Best Practices Re: a Calendar Table and Multiple Date Fields

Howdy.  I've searched through the forum, but not found a post which quite addresses this question.  This one was close, but represented the opposite problem.  The "similar posts" tool found more results han my searching: this post, this one, and this one cover some solutions, but don't discuss which is best, or more generally what advantages and disadvantages exist.  What's easiest?  What's most commonly used?  Has anyone used one of these solutions for 12 months or so and has some feedback on how well it's worked?

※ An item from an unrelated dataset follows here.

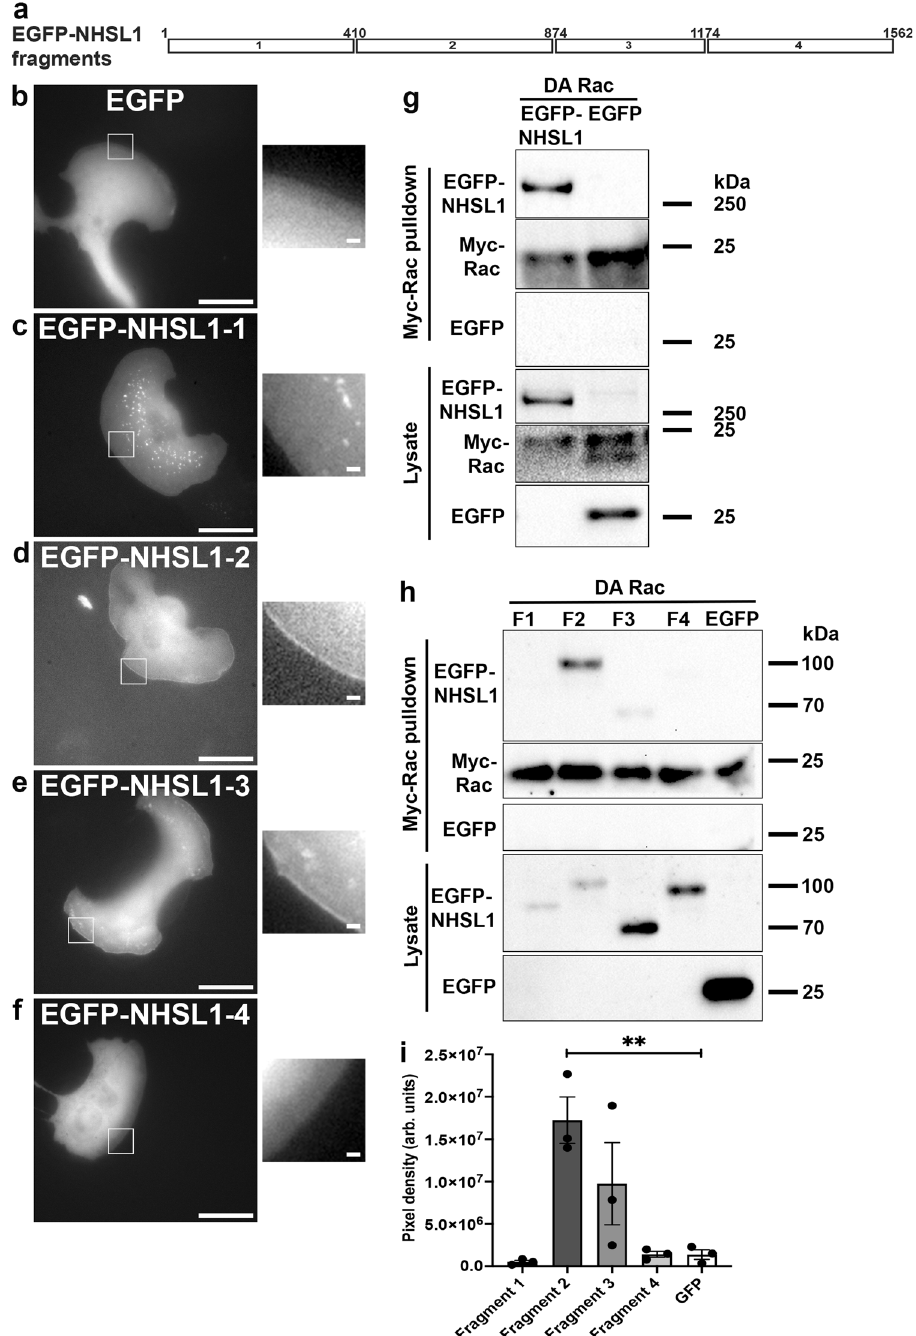
Fig. 3 NHSL1 is a binding partner of active Rac. a Scheme of NHSL1 protein: EGFP-fusion proteins 1 to 4 of NHSL1 are indicated (white rectangles). b – f Four EGFP-tagged fragments covering the entire length of NHSL1 (Figs. 1e and 3a) were generated and expressed in B16-F1 cells ( c – f ) along with EGFP as a negative control ( b ). Insets show enlarged pictures of the boxed areas from stills taken from live-cell imaging. Fragments 2 and 3 localise to the very edge of lamellipodia similar to full-length NHSL1. Representative images from three independent experiments. Scale bar: 20 μ m. Inset represents a magni fi ed view of the white box. Scale bar in inset: 1.25 μ m. See also related Supplementary Movie 5. g Western blot showing that dominant active (DA) Rac pulls down NHSL1 using Myc-trap beads from HEK cell lysates expressing Myc-tagged DA Rac co-expressed with EGFP-tagged NHSL1 or EGFP only as control. Representative blots from three independent biological repeats (see Supplementary Fig. 6a for full western blots). h Western blot showing Myc-tagged DA Rac pulldowns of the four NHSL1 fragments (see panels a and b – e ) from HEK cells expressing the EGFP-tagged fragments covering the entire length of NHSL1 or EGFP only as control co-expressed with Myc-tagged DA Rac. Representative blots from three independent experiments. i Quanti fi cation of band intensity of chemiluminescence from h imaged with a charge-coupled device (CCD) camera shows that Myc-tagged DA Rac binds signi fi cantly to fragment 2 compared to GFP. The amounts of EGFP-NHSL1 fragments were normalised to the amount of Myc-Rac that was pulled down. Bars indicate mean ± SEM (error bars), n = 3 biological repeats. One-way ANOVA: P = 0.003, F (4,10) = 8.473; and Dunnett ’ s multiple comparisons tests: ** P = 0.004. Source data are provided as a Source Data fi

A common practice in data warehouses is to have a Dates table which gives values such as year, quarter, and month for each day.  It looks like this is common in QlikView too, and the name "calendar table" seems to be widely-used.  If this calendar table has a Date field as its key, any queries which also contain a Date field will automagically join to it.  Groovy!

But... what do you do when you have multiple fact tables, with different date fields, which should not join together?  For example, say there's a Customers.Date field representing the date the customer was created, and an Orders.Date field representing the date an order was placed.  A report which contains both fields will need to rename at least one of them, breaking the join.

Also, a fact table may contain multiple date dimensions.  In my case, the Orders table has OrderDate, DatePaid, and ShipDate fields.  I could create three more calendar tables, with key fields of OrderDate, DatePaid, and ShipDate, respectively.  This seems cumbersome; is this the best practice, or is there a simpler option?

In SQL, I'd write three JOINs, to the same table each time but specifying a different field from the first table each time.  But QlikView seems to be restricted to natural joins, which as a DBA makes me wince.

Instead of using one or more calendar tables, you could just import the date values as dates, and use QlikView date functions to populate your date hierarchies.  Is this what most users end up using?

I appreciate any input.  Thank you!

30 Replies
Not applicable
Author

Hi All,

To add to what John has explained about Calendar Island, instead of using 'If' clause in each and every expression we can use set analysis to improve the performance.

The limitation to this is: It can be used only when we do not have any Calendar field in Chart dimension.